La veneziana Sacaim nei guai per il Mose del lago di Como

Guardia di finanza a caccia dei documenti nella sede di Marghera: la Procura ha aperto un'indagine per turbativa d'asta
Il lungolago di Como dove Sacaim sta realizzando le opere di difesa
Il lungolago di Como dove Sacaim sta realizzando le opere di difesa

VENEZIA. Non c’è pace per il Mose e questa volta nulla a che fare con la laguna di Venezia: nella bufera è finito il progetto che dovrebbe impedire alle acque del lago di Como di invadere il centro città in caso di piena. Le chiamano, infatti, «mini Mose»: sono le paratie che la ditta veneziana Sacaim sta costruendo nella cittadina lombarda, i cui costi sono lievitati da 12 a 30 milioni di euro: ieri, la Guardia di finanza, su ordine del procuratore della Repubblica di Como Nicola Piacente ha perquisito una decina tra uffici e abitazioni, tra cui quelli del Comune di Como, dell’attuale sindaco e di quello precedente e, in provincia di Venezia, le case di Graziano Maggio, direttore di cantiere della Sacaim dall’inizio dei lavori, e Michele Defina, il responsabile della progettazione della ditta veneziana dal dicembre 2002. Sotto inchiesta sono anche l’attuale sindaco di Como Mario Lucini del Pd e quello precedente, Stefano Bruni di Forza Italia. Inoltre, tra gli indagati vi sono altri quattro dirigenti del Comune lombardo, Antonio Viola, Antonio Ferro, Giuseppe Cosenza e Piero Gilardoni, tutti coloro che hanno seguito gli appalti e gli interventi dall’inizio al 2013.

L’inchiesta era partita alcuni anni fa per reati ambientali ed edilizi, muri di cemento nel lungo lago in pieno centro che avevano scandalizzato tanti e soprattutto i pubblici ministeri, adesso si è aggiunta la relazione firmata da Raffaele Cantone, il magistrato napoletano messo al vertice dell’Autorità anti corruzione, che ha analizzato gli ultimi appalti e così la Procura di Como ha contestato anche il reato di turbativa d’asta, lo stesso per il quale è finito in manette due anni fa il presidente del Consorzio venezia Nuova Giovanni Mazzacurati, il padre del Mose veneziano. Avrebbero truccato gli appalti di Como, stando agli accertamenti delle «fiamme gialle», prima di tutto procedendo «all’artificioso frazionamento degli incarichi in violazione della normativa sui contratti» e per evitare le gare pubbliche, in modo da incaricare una ditta «amica», nell’ambito della terza perizia di variante.
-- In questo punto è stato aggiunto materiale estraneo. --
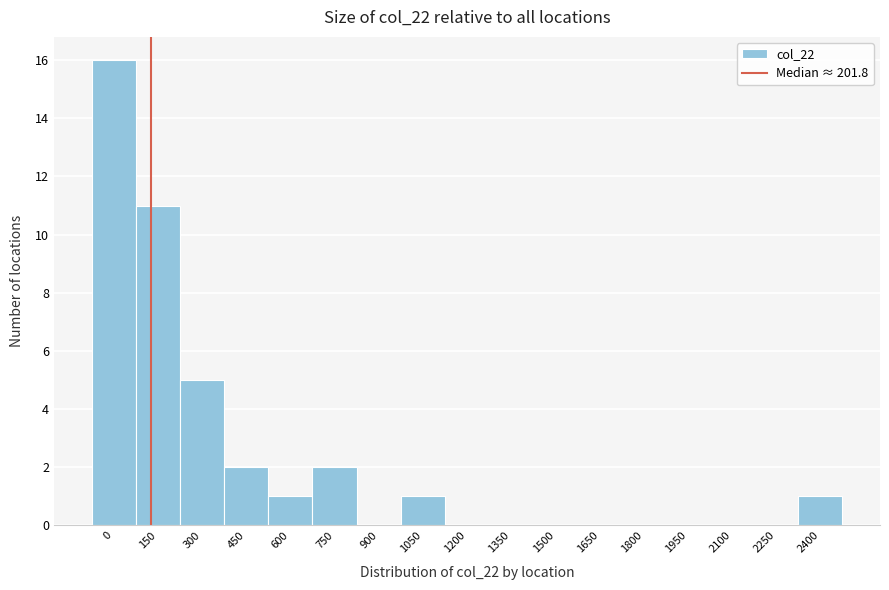

Reading left to right, extract all data points from this chart.

0=16	150=11	300=5	450=2	600=1	750=2	900=0	1050=1	1200=0	1350=0	1500=0	1650=0	1800=0	1950=0	2100=0	2250=0	2400=1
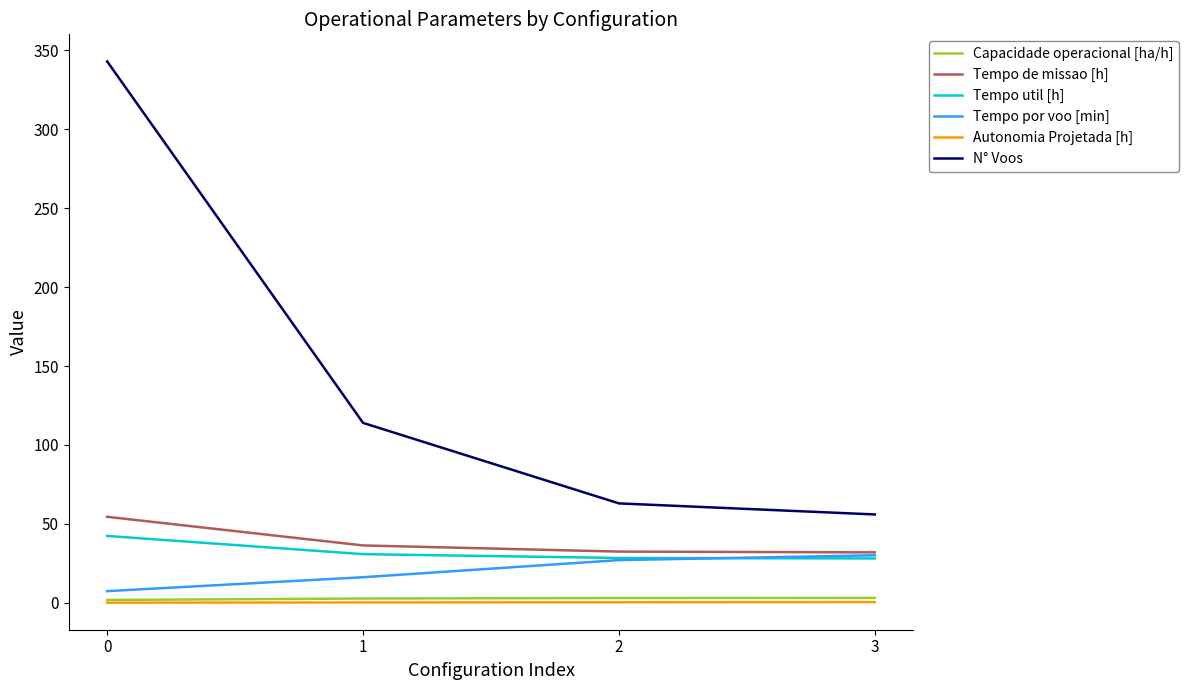

True or false: N° Voos has a value of 63.0 at 2.

True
Ad essere coinvolti sono dirigenti e tecnici della vecchia Sacaim, quella ai vertici della quale c’era la famiglia veneziana degli Alessandri, quella che in grave crisi è finita anche in amministrazione straordinaria per evitare il fallimento e alla fine è stata salvata dall’impresa edile friulana Rizzani de Eccher nel 2013, che ha acquisito la ditta lagunare e che nulla avrebbe a che fare con le indagini di Como. Un’azienda importante, che in laguna ha compiuto lavori a monumenti noti in tutto il mondo, come il campanile di San Marco, le Gallerie dell’Accademia, la nuova Fenice.

Ma non è nuova alle indagini della magistratura: nell’estate di due anni fa, ad esempio, Pierluigi Alessandri, nel 2010 ancora ai vertici della Sacaim, ha raccontato ai pubblici ministeri veneziani Stefano Ancilotto e Stefano Buccini di aver consegnato in varie occasioni quell’anno, sia nella sua villa di Cinto Euganeo ora confiscata dallo Stato sia in casa della figlia a Monselice, complessivamente 115 mila euro all’ex ministro Giancarlo Galan e altri 30 mila all’ex assessore regionale ai Lavori pubblici Renato Chisso.